TASK INSTRUCTIONS: Search the entries below for the string "down" and copy the lines that hold it.

*** MATERIAL PROVIDED ***

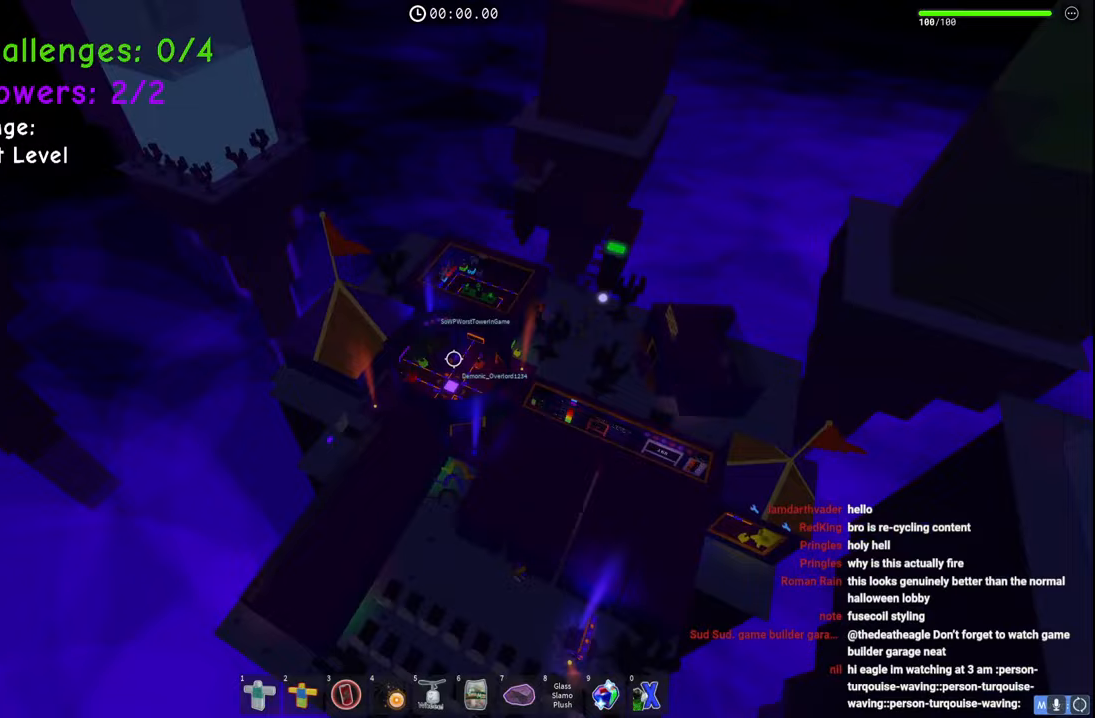
{"keys": ["w"], "events": [[350, "d", "up"]]}
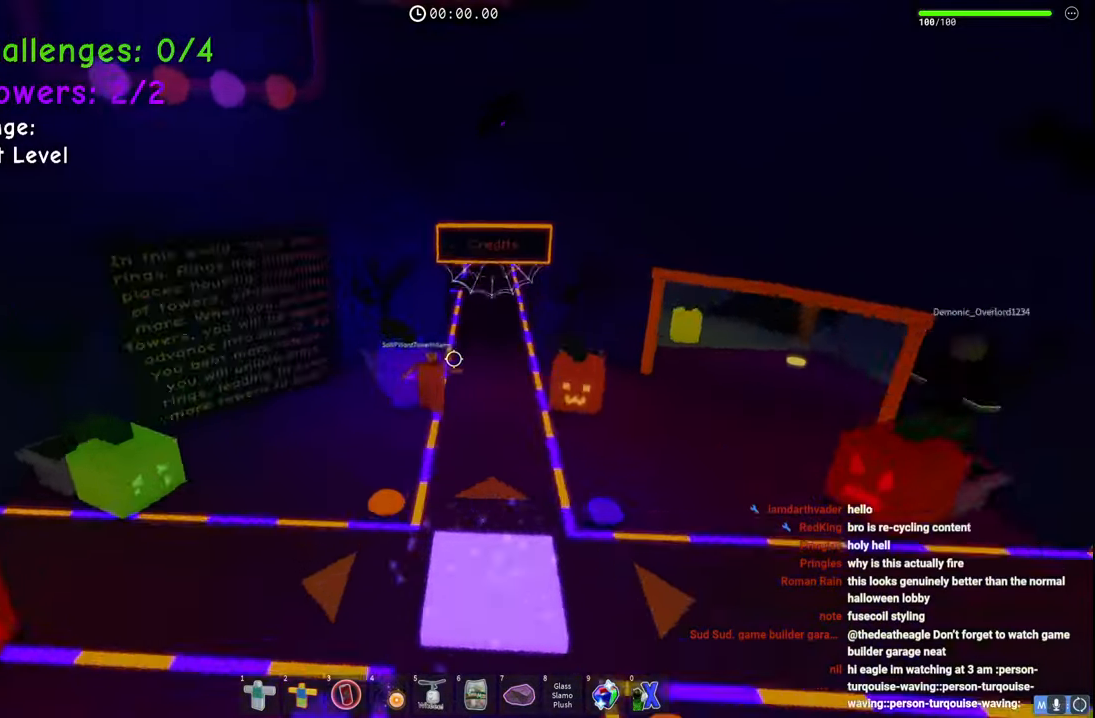
{"keys": ["d", "w"], "events": [[17, "d", "down"]]}
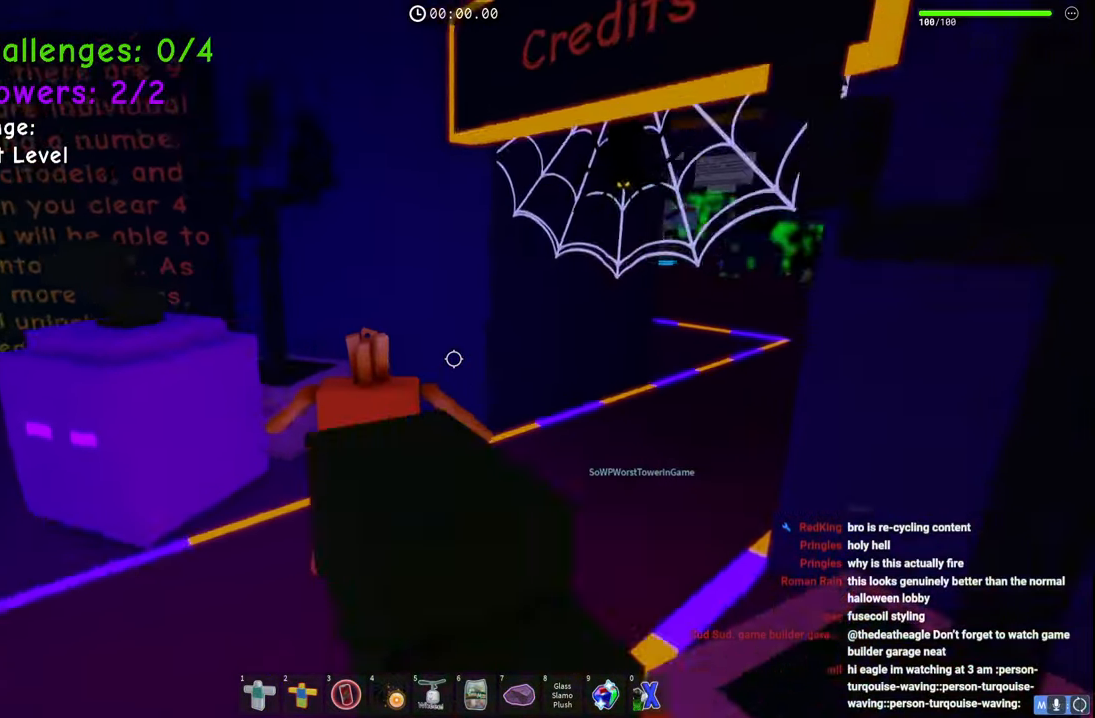
{"keys": ["d", "w"], "events": []}
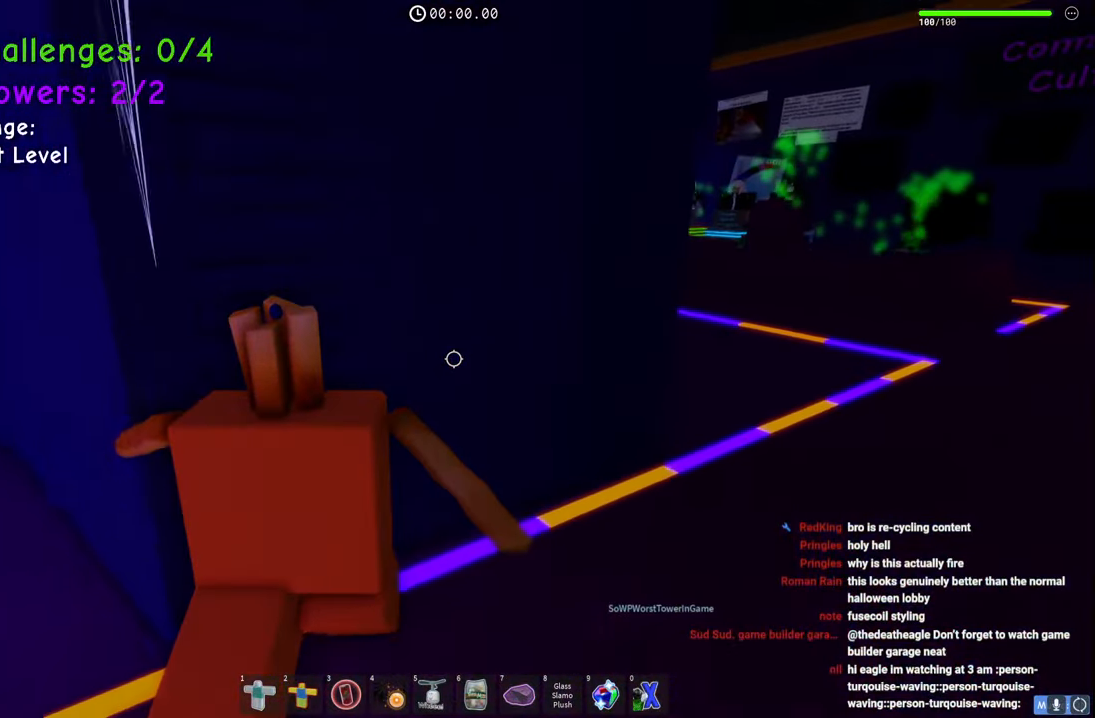
{"keys": ["d", "w"], "events": []}
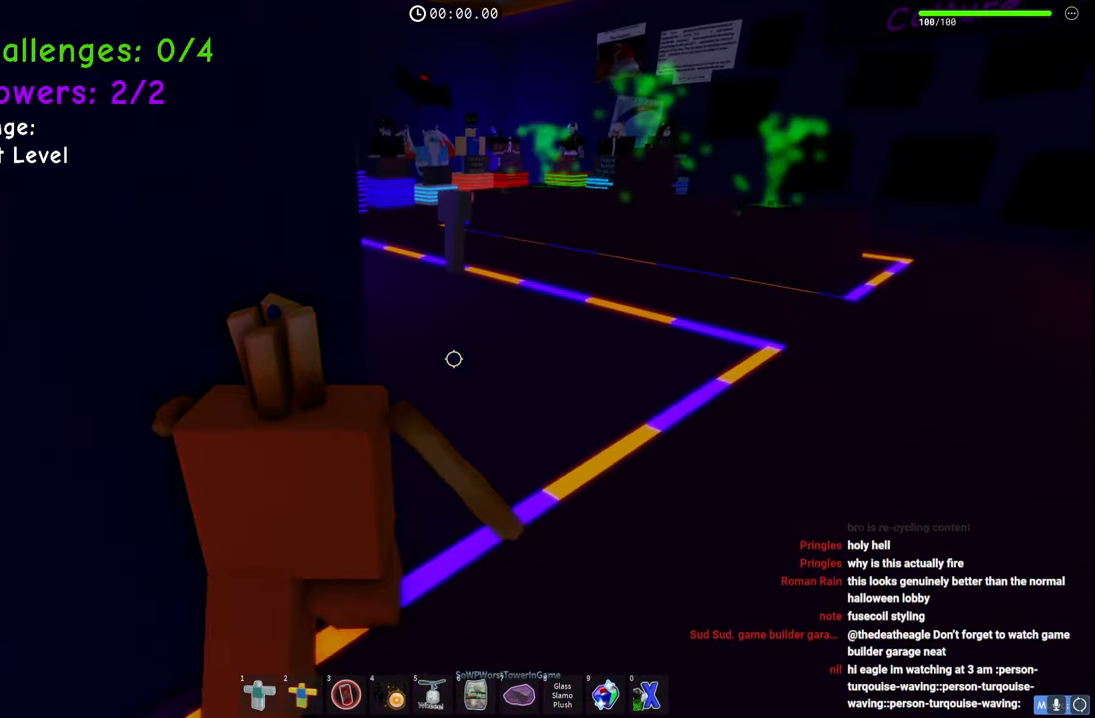
{"keys": ["d", "w"], "events": [[83, "shift", "down"], [233, "shift", "up"]]}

*** End of MATERIAL PROVIDED ***

EXERCISE OUTPUT:
{"keys": ["d", "w"], "events": [[17, "d", "down"]]}
{"keys": ["d", "w"], "events": [[83, "shift", "down"], [233, "shift", "up"]]}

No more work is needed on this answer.